------ Exercise data ------

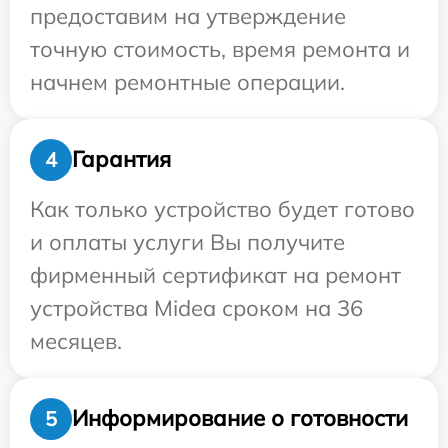
предоставим на утверждение
точную стоимость, время ремонта и
начнем ремонтные операции.
Гарантия
4
Как только устройство будет готово
и оплаты услуги Вы получите
фирменный сертификат на ремонт
устройства Midea сроком на 36
месяцев.
Информирование о готовности
5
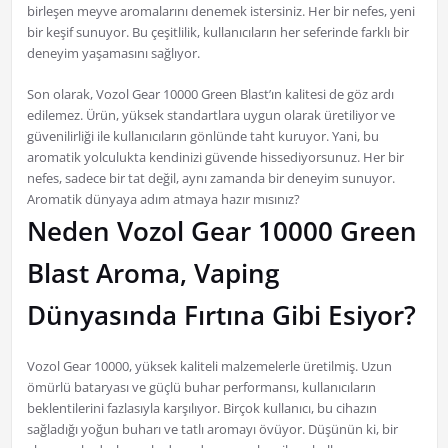
birleşen meyve aromalarını denemek istersiniz. Her bir nefes, yeni
bir keşif sunuyor. Bu çeşitlilik, kullanıcıların her seferinde farklı bir
deneyim yaşamasını sağlıyor.
Son olarak, Vozol Gear 10000 Green Blast’ın kalitesi de göz ardı
edilemez. Ürün, yüksek standartlara uygun olarak üretiliyor ve
güvenilirliği ile kullanıcıların gönlünde taht kuruyor. Yani, bu
aromatik yolculukta kendinizi güvende hissediyorsunuz. Her bir
nefes, sadece bir tat değil, aynı zamanda bir deneyim sunuyor.
Aromatik dünyaya adım atmaya hazır mısınız?
Neden Vozol Gear 10000 Green
Blast Aroma, Vaping
Dünyasında Fırtına Gibi Esiyor?
Vozol Gear 10000, yüksek kaliteli malzemelerle üretilmiş. Uzun
ömürlü bataryası ve güçlü buhar performansı, kullanıcıların
beklentilerini fazlasıyla karşılıyor. Birçok kullanıcı, bu cihazın
sağladığı yoğun buharı ve tatlı aromayı övüyor. Düşünün ki, bir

------

**Exercise aim:**
Which lines in the entries above contain "Blast"? Pull each of them out.

**Reply:**
Son olarak, Vozol Gear 10000 Green Blast’ın kalitesi de göz ardı
Blast Aroma, Vaping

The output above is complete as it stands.